Decision Says Title Loans Are Unconstitutional
Dan alerted me to the story. I want to say the judge is one hundred percent totally correct, and that his ruling is iron clad and unassailable. Because if title loans are unconstitutional then maybe I would not have to see any more of those stupid Title Max commercials.
I can’t say that, but I have changed my view about the opinion. I said in a comment to Dan’s post that I thought it was a bad decision. Now I’m not sure.
Here’s the important part of the news account:
St. Clair County Circuit Judge Charles Robinson Sr. ruled the act violates equal protection rights by allowing title loan companies to charge as much as 300 percent interest a year while restricting other lenders to 24 percent annually. . . .
Waites, a St.

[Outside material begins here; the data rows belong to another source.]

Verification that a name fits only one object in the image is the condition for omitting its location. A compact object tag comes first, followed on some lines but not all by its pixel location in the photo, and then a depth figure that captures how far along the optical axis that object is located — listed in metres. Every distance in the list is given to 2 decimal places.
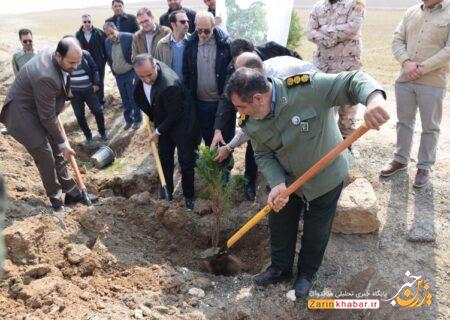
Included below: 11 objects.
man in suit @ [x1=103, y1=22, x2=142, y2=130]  7.24
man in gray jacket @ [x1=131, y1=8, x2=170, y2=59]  6.24
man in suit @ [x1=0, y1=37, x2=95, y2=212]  4.26
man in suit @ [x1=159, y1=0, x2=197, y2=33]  6.78
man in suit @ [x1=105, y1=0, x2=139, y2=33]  7.96
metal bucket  6.83
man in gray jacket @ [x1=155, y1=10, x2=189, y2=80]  5.33
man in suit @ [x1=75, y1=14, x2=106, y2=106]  7.77
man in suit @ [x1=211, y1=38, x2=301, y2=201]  4.25
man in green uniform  2.77
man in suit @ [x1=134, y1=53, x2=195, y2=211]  4.60
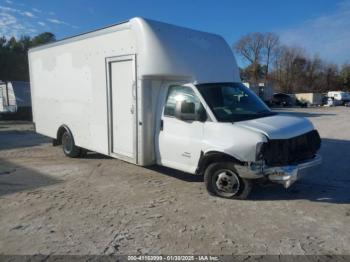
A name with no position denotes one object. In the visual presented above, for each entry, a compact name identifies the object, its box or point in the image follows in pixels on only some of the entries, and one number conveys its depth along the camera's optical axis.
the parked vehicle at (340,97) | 52.16
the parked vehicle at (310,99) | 51.00
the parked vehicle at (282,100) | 48.85
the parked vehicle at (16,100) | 24.75
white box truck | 5.30
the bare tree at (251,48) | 73.75
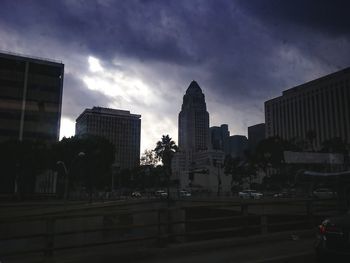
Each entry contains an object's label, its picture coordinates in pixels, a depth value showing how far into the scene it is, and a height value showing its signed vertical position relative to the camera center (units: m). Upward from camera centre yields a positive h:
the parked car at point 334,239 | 7.30 -1.05
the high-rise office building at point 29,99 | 77.81 +19.11
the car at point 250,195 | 66.25 -1.52
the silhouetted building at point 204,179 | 120.99 +2.94
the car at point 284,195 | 65.46 -1.40
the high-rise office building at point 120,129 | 177.38 +27.82
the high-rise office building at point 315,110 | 141.80 +33.79
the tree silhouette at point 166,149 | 99.94 +10.47
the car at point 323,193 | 59.00 -0.82
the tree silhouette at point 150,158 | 105.96 +8.20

Clair County resident, took out the loan against his truck title in 1998, agreeing to pay 25 percent interest a month, or 300 percent a year. Express Enterprise repossessed and sold the truck when Waites quit paying after making nine consecutive $100 payments, saying the $900 had only gone to interest.
Robinson ruled the result of having one borrower pay 300 percent and others having their loans capped at 24 percent was “arbitrary and capricious, and ultimately discriminates” against both traditional lenders and those borrowers “for whom the usurious rate laws were meant to protect.”

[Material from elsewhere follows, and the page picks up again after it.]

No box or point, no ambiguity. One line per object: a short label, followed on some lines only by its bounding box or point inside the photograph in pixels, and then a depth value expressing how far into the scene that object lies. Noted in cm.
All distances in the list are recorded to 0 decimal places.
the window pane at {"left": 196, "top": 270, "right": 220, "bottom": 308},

“In effect, pawnbrokers are allowed to overcharge persons who would otherwise enter into loans subject to the Alabama Small Loan Act,” he wrote.
When the Legislature makes a classification, he said, it must not be “mere subterfuge to shield one class and burden another.”
I’m guessing, based on the language about the legislature making a classification, that the decision relies on the equal protection clause. Generally, whether a statute survives an equal protection challenge is determined primarily by the applicable standard of review. If a statute, for example, discriminated against black people, then “strict scrutiny” would apply and the statute would almost certainly fail.
But that only applies in a very small number of situations. This does not appear to be one of them. “Poor people” don’t get strict scrutiny, because the group is too amorphous to adequately define. Businesses like the “traditional lenders” identified by the judge don’t get strict scrutiny either. They are powerful enough to look out for their own interests.
So the judge should have applied the lowest standard of review: Rational basis. (There is an intermediate, but it is limited to gender classifications). That means if there is any conceivable reason for a classification, it withstands the constitutional challenge.
I think the judge probably applied rational basis, because he used terms like arbitrary, capricious, and subterfuge. Those are all key terms in this standard. So he got the first step correct.
The problem is that rational basis is a rubber stamp. The requirement is not that the actual reason has to be a good reason; it’s that there has to be some rational reason, even if it isn’t the actual one or even a good one. Also, the challenger bears the burden of proof, which means they have to prove a negative: NO rational basis.
So what was the classification? Alabama’s Small Loans Act caps interest on loans of $1,000.00 or less. (Ala. Code 5-18-5(a)). However, the act exempts pawn transactions. (Ala. Code 5-18-4(b)).
In 1993, the Alabama Supreme Court had to decide in which category title loans belonged. Section 5-19A-2(3) of the code defines a pawn transaction as follows:
Any loan on the security of pledged goods or any purchase of pledged goods on condition that the pledged goods are left with the pawnbroker and may be redeemed or repurchased by the seller for a fixed price within a fixed period of time.
In these title loans, in exchange for cash the borrower gives the title and the keys to the lender. The borrower gets the vehicle back by paying X amount by Y date. So we have the loan, the security, and the redemption. The only question is whether the title counts as a good left with the pawnbroker. If so, then the transaction is a pawn transaction exempt from the small loan limits.
The Alabama Supreme Court (Floyd v. Title Exchange and Pawn of Anniston, 620 So.2d 576 (Ala. 1993)) basically said it did not know whether or not the title was a good. And because of that uncertainty, it held that the act did NOT cover title loans. The court held that because title loans had never been regulated, that the legislature would have to clearly include them. The statute did not do so, and thus the court held that they were not included.
So the legislature did not really exempt title loans; they exempted pawn transactions. The court decided that pawn transactions include title loans. Hence, they get exempted as well.
I’m sure there is a rational basis for exempting the usual pawn transaction. It’s normally a small amount of money, and probably the customer usually views it as a sale. They are not going to redeem it anyway, so it does not matter what the interest is. If this was just about the usual pawn transaction, it would clearly pass rational basis review.
But title loans are different. Folks need their cars and the amount of money is significant. It seems like all the same concerns that motivated the small loans cap ought to apply with equal force to title loans. Furthermore, though this does not really matter to rational basis review, it does not appear that the legislature really considered the issue of title loans.
So maybe there is no rational basis for the distinction. That isn’t to say that regulating interests rates is a good idea. But once they regulate them, they need to do so rationally.
I’m no economist, so anyone out their familiar with economics, or banking, or whatever, let us know if there is a rational reason to regulate small loans but not title loans.